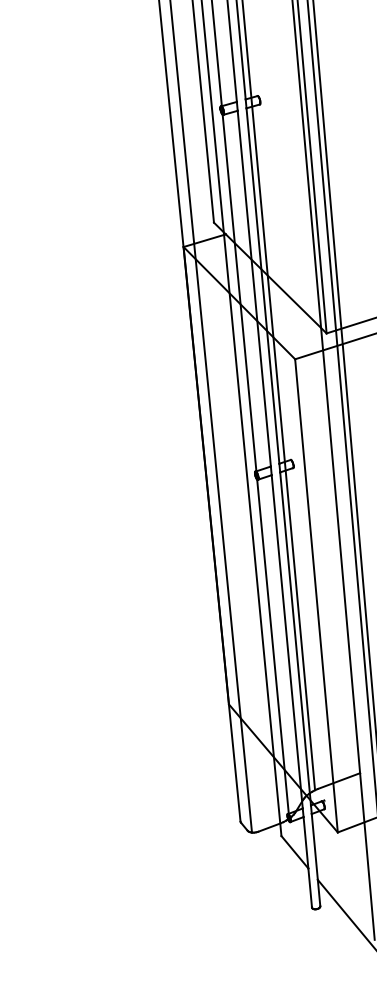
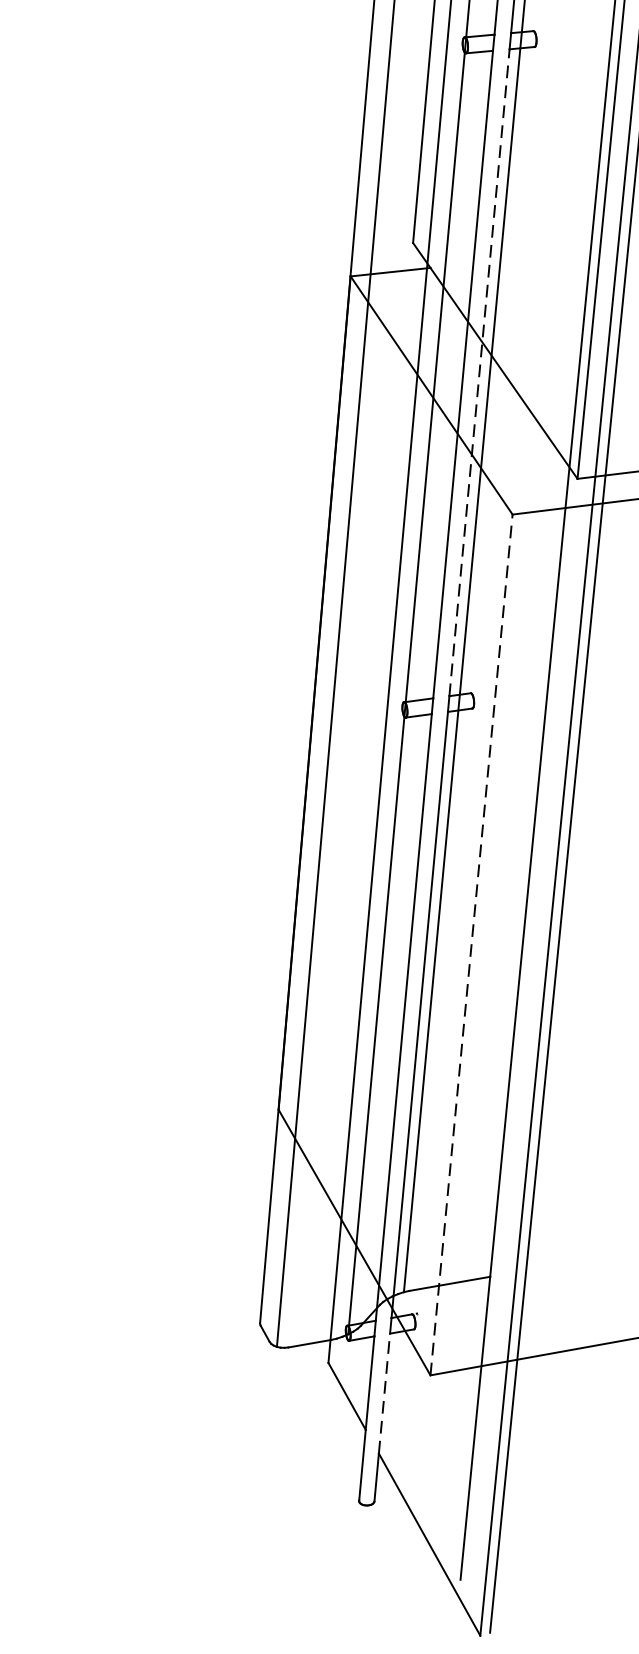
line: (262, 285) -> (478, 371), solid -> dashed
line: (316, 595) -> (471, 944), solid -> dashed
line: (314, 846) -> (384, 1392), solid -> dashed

...

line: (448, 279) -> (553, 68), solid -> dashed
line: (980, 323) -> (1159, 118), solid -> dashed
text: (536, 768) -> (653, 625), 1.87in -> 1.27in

* * *

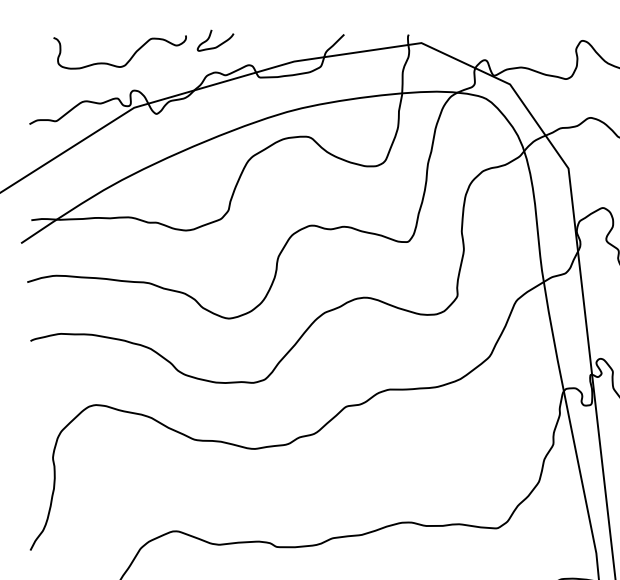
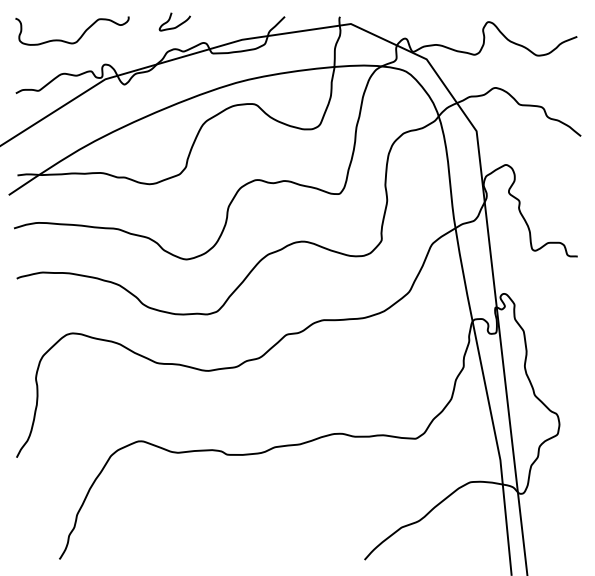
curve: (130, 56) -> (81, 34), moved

▸ WHAT THE EXERCISE ASKS:
Transcribe the records above from the line holding "line: (262, 285)" down to the line holding "line: (314, 846)", inclusive, without adding anything.

▸ SOLVED PROBLEM:
line: (262, 285) -> (478, 371), solid -> dashed
line: (316, 595) -> (471, 944), solid -> dashed
line: (314, 846) -> (384, 1392), solid -> dashed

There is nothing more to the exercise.